“No, but to give up Cortez. He is in bad odor with the President.”

“Oh, I know, I know, but if I changed my friends in order to choose adherents of the administration—! However, I am an administration man. I am almost in the army.”

“Not always the safest place to be.”

“Oh, Cortez is all right, Doctor. You don’t do Cortez justice.”

“On the contrary,” said the doctor, “I do him full justice. I do him the justice of thinking him a very brilliant man,—but I do not walk about arm in arm with him in broad daylight. Is he coming to the party this evening?”

“I expect him.”

“You could not put him off?”

“Hardly. He brings the phonograph to amuse the señoritas. Now, come, Doctor, you would not cut me off from the only man in the country who owns a talking-machine?”

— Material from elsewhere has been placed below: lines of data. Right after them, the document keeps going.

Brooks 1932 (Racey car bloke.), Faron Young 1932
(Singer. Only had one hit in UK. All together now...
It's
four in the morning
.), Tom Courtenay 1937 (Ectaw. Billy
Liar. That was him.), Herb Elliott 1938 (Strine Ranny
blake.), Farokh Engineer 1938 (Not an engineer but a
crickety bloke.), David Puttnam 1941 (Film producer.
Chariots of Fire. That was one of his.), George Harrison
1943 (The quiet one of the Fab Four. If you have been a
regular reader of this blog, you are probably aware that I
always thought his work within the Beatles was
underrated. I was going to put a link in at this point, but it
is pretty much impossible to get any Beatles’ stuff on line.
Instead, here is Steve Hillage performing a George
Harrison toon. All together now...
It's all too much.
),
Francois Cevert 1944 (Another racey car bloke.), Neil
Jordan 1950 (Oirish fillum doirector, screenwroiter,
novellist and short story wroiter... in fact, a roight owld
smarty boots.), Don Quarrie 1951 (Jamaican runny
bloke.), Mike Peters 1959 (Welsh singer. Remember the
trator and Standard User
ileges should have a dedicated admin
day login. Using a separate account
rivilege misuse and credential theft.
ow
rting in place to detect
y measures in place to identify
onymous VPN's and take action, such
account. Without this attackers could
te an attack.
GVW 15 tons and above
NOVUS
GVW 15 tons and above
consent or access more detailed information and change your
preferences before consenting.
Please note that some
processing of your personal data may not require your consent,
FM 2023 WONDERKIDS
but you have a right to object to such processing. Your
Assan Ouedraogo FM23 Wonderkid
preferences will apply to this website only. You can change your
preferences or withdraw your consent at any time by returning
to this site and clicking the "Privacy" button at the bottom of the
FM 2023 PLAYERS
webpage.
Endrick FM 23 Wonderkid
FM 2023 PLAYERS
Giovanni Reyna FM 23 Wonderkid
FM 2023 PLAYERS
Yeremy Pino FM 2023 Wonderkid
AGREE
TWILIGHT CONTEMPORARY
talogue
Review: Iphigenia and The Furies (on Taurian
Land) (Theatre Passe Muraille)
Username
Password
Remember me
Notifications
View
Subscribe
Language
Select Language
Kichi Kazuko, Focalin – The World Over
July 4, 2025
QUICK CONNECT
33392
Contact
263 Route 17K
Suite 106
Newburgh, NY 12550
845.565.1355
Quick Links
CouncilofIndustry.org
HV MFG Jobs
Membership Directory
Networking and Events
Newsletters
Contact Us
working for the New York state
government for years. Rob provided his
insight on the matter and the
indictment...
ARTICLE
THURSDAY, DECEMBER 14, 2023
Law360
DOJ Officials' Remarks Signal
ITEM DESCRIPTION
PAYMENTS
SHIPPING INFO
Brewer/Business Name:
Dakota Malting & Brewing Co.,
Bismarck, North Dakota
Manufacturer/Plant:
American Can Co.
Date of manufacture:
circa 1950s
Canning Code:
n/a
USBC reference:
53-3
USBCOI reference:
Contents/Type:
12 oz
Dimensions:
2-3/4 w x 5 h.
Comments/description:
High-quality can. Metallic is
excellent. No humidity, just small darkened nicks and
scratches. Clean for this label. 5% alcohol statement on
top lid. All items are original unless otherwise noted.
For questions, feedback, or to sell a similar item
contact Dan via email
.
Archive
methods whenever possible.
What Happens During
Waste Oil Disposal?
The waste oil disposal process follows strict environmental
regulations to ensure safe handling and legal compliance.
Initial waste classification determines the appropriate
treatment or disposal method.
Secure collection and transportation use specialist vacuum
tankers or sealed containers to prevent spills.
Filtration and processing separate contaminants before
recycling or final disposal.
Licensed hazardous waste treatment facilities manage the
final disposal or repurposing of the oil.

The doctor sighed. “I knew you would be a Yankee,” he said, and turned and walked into the house, while Vickers rode away, resuming his song about his indifference as to the fit of his boots.

Vickers’s house was on the slopes of the hills, and a steep little white adobe stairway led up to it. The house itself was a blue-green color, and though from the outside it presented an appearance of size, it was literally a hollow mockery, for the interior was taken up with a square garden, with tiled walks, and innumerable sweet-smelling flowers. Round the inner piazza or corridor there were arches, and in these Vickers had hung orchids, of which he was something of a fancier. In the central arch was a huge gilded birdcage in which dangled a large bright-colored macaw.